■ Arbeitsauftrag ■
Gib bitte die Textzeilen aller Daten unten unverändert wieder. Die Bilder gehören nicht in die Antwort.

■ Bereitgestellte Daten ■
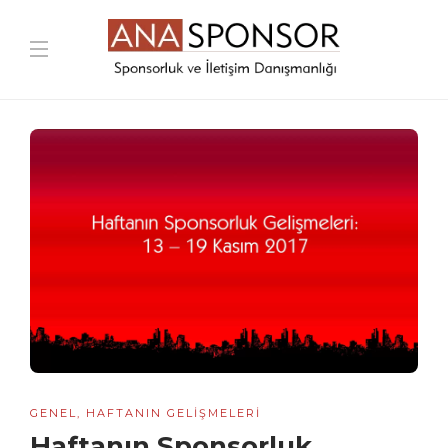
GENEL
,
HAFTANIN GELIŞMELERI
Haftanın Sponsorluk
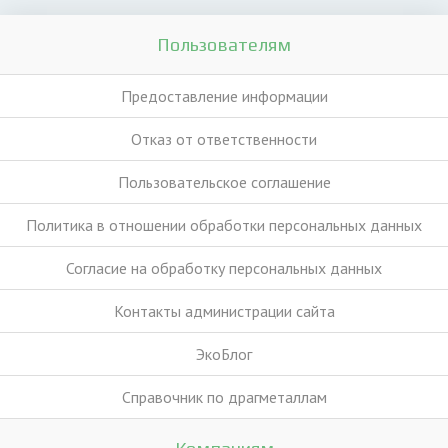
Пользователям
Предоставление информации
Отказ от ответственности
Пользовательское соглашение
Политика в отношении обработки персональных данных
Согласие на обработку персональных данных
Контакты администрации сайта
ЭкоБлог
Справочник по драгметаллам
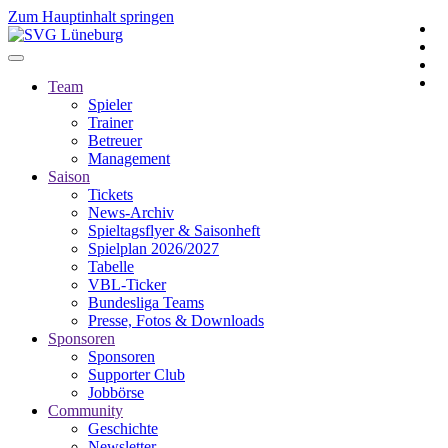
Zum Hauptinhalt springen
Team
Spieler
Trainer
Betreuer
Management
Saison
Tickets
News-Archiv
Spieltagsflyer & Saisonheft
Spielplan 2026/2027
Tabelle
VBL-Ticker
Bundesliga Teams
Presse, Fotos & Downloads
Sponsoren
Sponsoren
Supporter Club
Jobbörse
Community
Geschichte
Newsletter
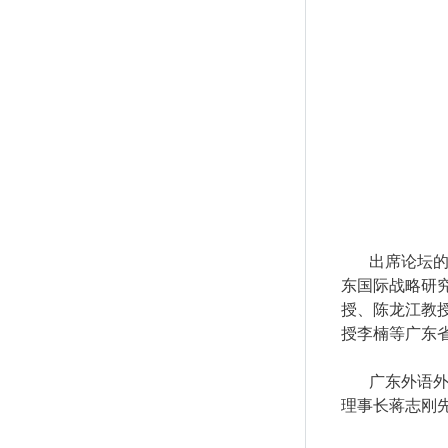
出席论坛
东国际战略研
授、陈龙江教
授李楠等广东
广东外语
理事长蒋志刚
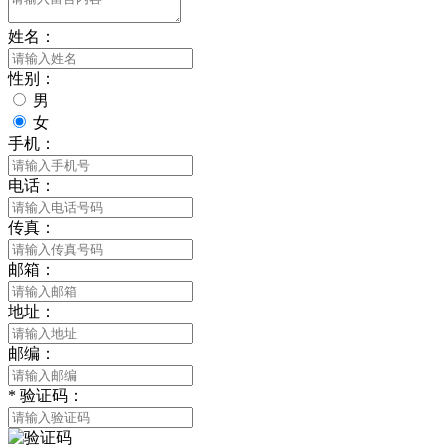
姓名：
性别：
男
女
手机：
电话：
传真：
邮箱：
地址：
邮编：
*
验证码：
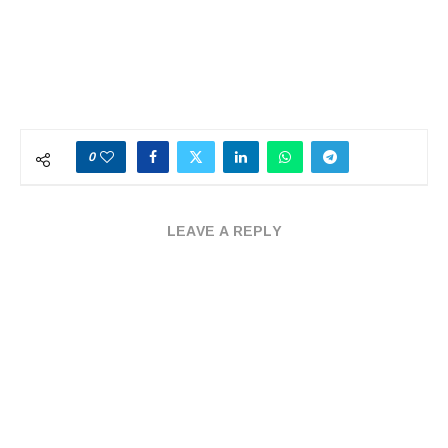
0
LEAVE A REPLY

■ Antwort zur Übung ■
GENEL
,
HAFTANIN GELIŞMELERI
Haftanın Sponsorluk
Пользователям
Предоставление информации
Отказ от ответственности
Пользовательское соглашение
Политика в отношении обработки персональных данных
Согласие на обработку персональных данных
Контакты администрации сайта
ЭкоБлог
Справочник по драгметаллам
Zum Hauptinhalt springen
Team
Spieler
Trainer
Betreuer
Management
Saison
Tickets
News-Archiv
Spieltagsflyer & Saisonheft
Spielplan 2026/2027
Tabelle
VBL-Ticker
Bundesliga Teams
Presse, Fotos & Downloads
Sponsoren
Sponsoren
Supporter Club
Jobbörse
Community
Geschichte
Newsletter
出席论坛
东国际战略研
授、陈龙江教
授李楠等广东
广东外语
理事长蒋志刚
姓名：
性别：
男
女
手机：
电话：
传真：
邮箱：
地址：
邮编：
*
验证码：
0
LEAVE A REPLY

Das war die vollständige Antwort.